A cohort of about 20 Republican House members from New York, New Jersey and California was invited to meet with President-elect Donald Trump at his Mar-a-Lago estate Saturday ahead of a looming fight over an extension of his 2017 tax cuts.
Much of the group is likely to attend and plans to discuss increasing the $10,000 cap on state and local tax deductions, which has disproportionately hurt voters in the three high-tax states, according to U.S. Representative Nick LaLota, who represents eastern Long Island in New York.
Republicans in Congress are in the beginning stages of negotiating a package that will extend Trump’s 2017 tax cuts — including the future of the cap on the SALT deduction, which will otherwise expire — and address the other legislative priorities of immigration and energy production.
The meeting is a positive sign for lawmakers seeking to expand the deduction, a politically divisive write-off that reduced tax bills for some residents of high-tax states.
A 'Reasonable' Move?
In an interview with Bloomberg, LaLota said the group of lawmakers includes four other representatives who are banding with him to push for a “reasonable” adjustment to the cap on so-called SALT deductions.
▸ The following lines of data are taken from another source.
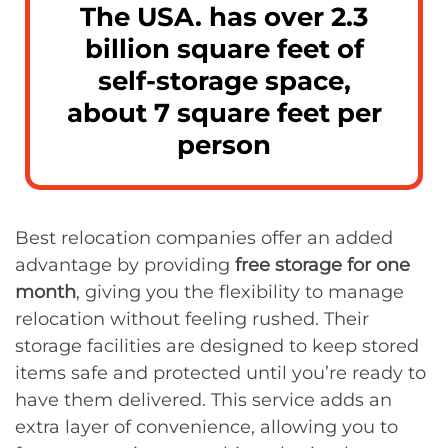
The USA. has over 2.3
billion square feet of
self-storage space,
about 7 square feet per
person
Best relocation companies offer an added
advantage by providing
free storage for one
month
, giving you the flexibility to manage
relocation without feeling rushed. Their
storage facilities are designed to keep stored
items safe and protected until you’re ready to
have them delivered. This service adds an
extra layer of convenience, allowing you to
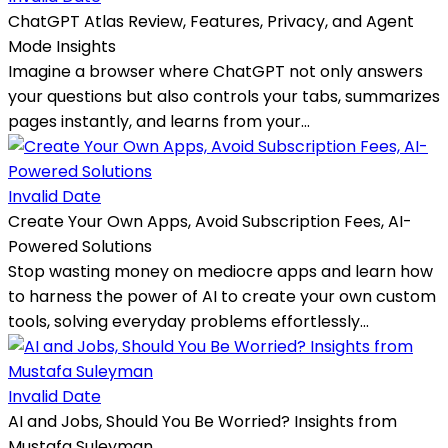
ChatGPT Atlas Review, Features, Privacy, and Agent
Mode Insights
Imagine a browser where ChatGPT not only answers
your questions but also controls your tabs, summarizes
pages instantly, and learns from your...
Invalid Date
Create Your Own Apps, Avoid Subscription Fees, AI-
Powered Solutions
Stop wasting money on mediocre apps and learn how
to harness the power of AI to create your own custom
tools, solving everyday problems effortlessly...
Invalid Date
AI and Jobs, Should You Be Worried? Insights from
Mustafa Suleyman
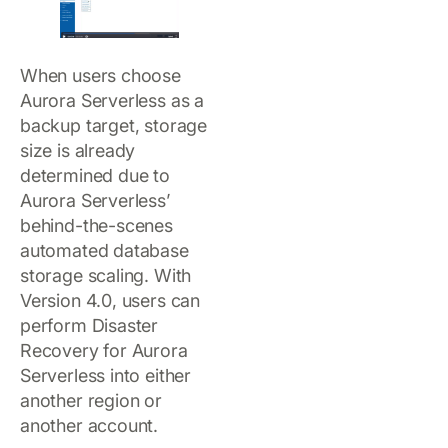
When users choose
Aurora Serverless as a
backup target, storage
size is already
determined due to
Aurora Serverless’
behind-the-scenes
automated database
storage scaling. With
Version 4.0, users can
perform Disaster
Recovery for Aurora
Serverless into either
another region or
another account.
The cap was imposed as part of the 2017 bill.
“There are five very salty Republicans — I would expect that somebody in his position would appreciate that dynamic and would want to provide an accommodation to get the bill passed,” he said. “The five of us have the opportunity to effectuate an even more beautiful, big bill.”
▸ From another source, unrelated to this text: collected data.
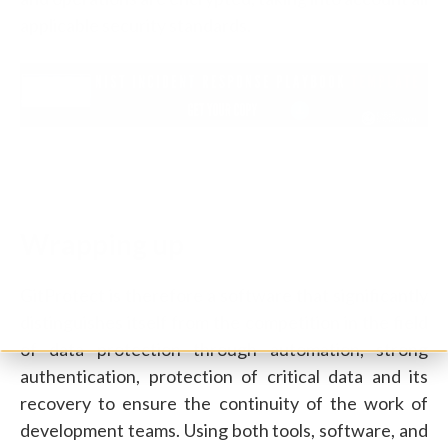
applicable security standards.
Wrapping up
GitProtect is therefore a software that significantly
distinguishes itself from the competition in the field
of data protection through automation, strong
authentication, protection of critical data and its
recovery to ensure the continuity of the work of
development teams. Using both tools, software, and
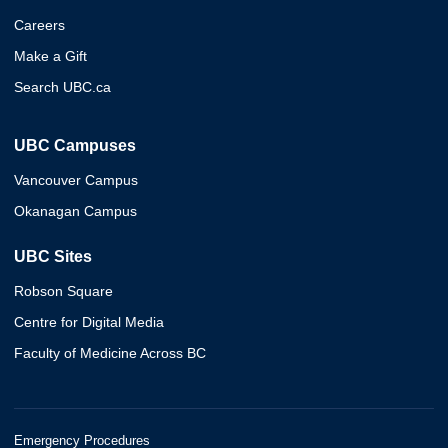
Careers
Make a Gift
Search UBC.ca
UBC Campuses
Vancouver Campus
Okanagan Campus
UBC Sites
Robson Square
Centre for Digital Media
Faculty of Medicine Across BC
Emergency Procedures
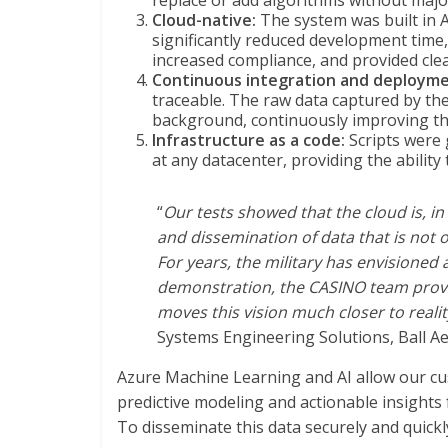
replace or add algorithms without majo
Cloud-native:
The system was built in 
significantly reduced development time,
increased compliance, and provided clear
Continuous integration and deploymen
traceable. The raw data captured by the
background, continuously improving th
Infrastructure as a code:
Scripts were 
at any datacenter, providing the ability
“
Our tests showed that the cloud is, in 
and dissemination of data that is not onl
For years, the military has envisioned
demonstration, the CASINO team proved 
moves this vision much closer to reali
Systems Engineering Solutions, Ball A
Azure Machine Learning and AI allow our cus
predictive modeling and actionable insights f
To disseminate this data securely and quickl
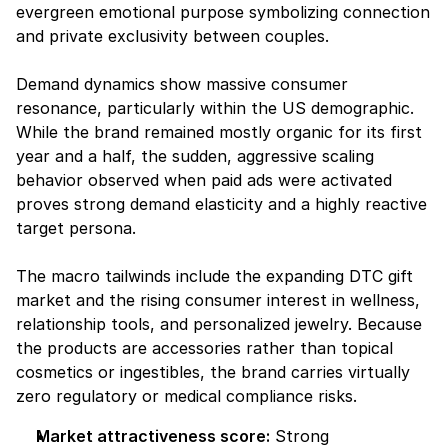
evergreen emotional purpose symbolizing connection 
and private exclusivity between couples.
Demand dynamics show massive consumer 
resonance, particularly within the US demographic. 
While the brand remained mostly organic for its first 
year and a half, the sudden, aggressive scaling 
behavior observed when paid ads were activated 
proves strong demand elasticity and a highly reactive 
target persona.
The macro tailwinds include the expanding DTC gift 
market and the rising consumer interest in wellness, 
relationship tools, and personalized jewelry. Because 
the products are accessories rather than topical 
cosmetics or ingestibles, the brand carries virtually 
zero regulatory or medical compliance risks.
Market attractiveness score:
 Strong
The group, which also includes New Yorkers Andrew Garbarino and Mike Lawler, New Jersey Representative Tom Kean and California’s Young Kim, will push to expand the deduction — currently capped at $10,000 regardless of marital status — that would deliver big savings to their constituents as part of a larger tax package, said LaLota.
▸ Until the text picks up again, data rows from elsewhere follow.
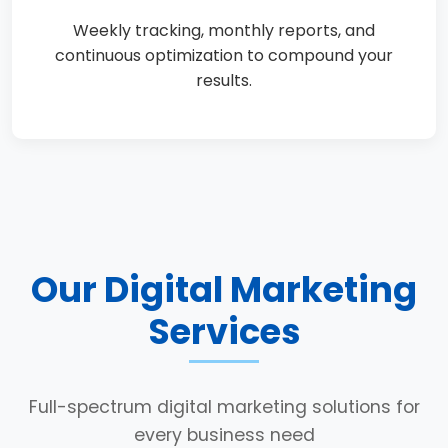
Weekly tracking, monthly reports, and
continuous optimization to compound your
results.
Our Digital Marketing
Services
Full-spectrum digital marketing solutions for
every business need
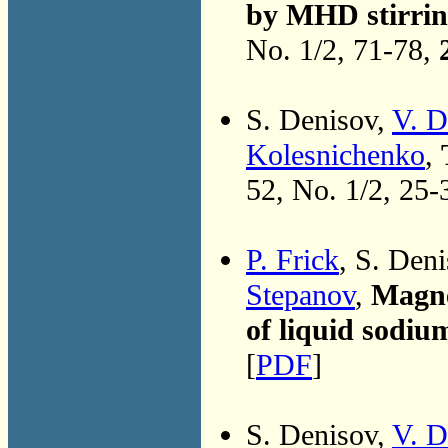
by MHD stirring
No. 1/2, 71-78,
S. Denisov,
V. D
Kolesnichenko
,
52, No. 1/2, 25-
P. Frick
, S. Den
Stepanov
,
Magne
of liquid sodiu
[
PDF
]
S. Denisov,
V. D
While he declined to comment on what the group would consider to be an acceptable cap, last month he said that a potential plan by Trump’s economic advisers to double the tax write-off limit to $20,000 “is not reasonable.”
He also told Bloomberg the removal of the so-called marriage penalty — the fact that the limit is the same for both single and married taxpayers — on its own would be insufficient for the “salty” five.
Lawler reintroduced legislation that proposes raising the cap to $100,000 for individuals and $200,000 for married couples, but he acknowledged in an interview Wednesday with Bloomberg Television that “this is going to be a negotiation.”
New York Angle
Lawler said New Yorkers shouldn’t be punished for living in a high-tax state, especially one that gives more to the federal government than it gets back.
“The $10,000 cap is woefully insufficient,” Lawler said, adding that members from other states beyond New York, New Jersey and California quietly support an increase in the cap.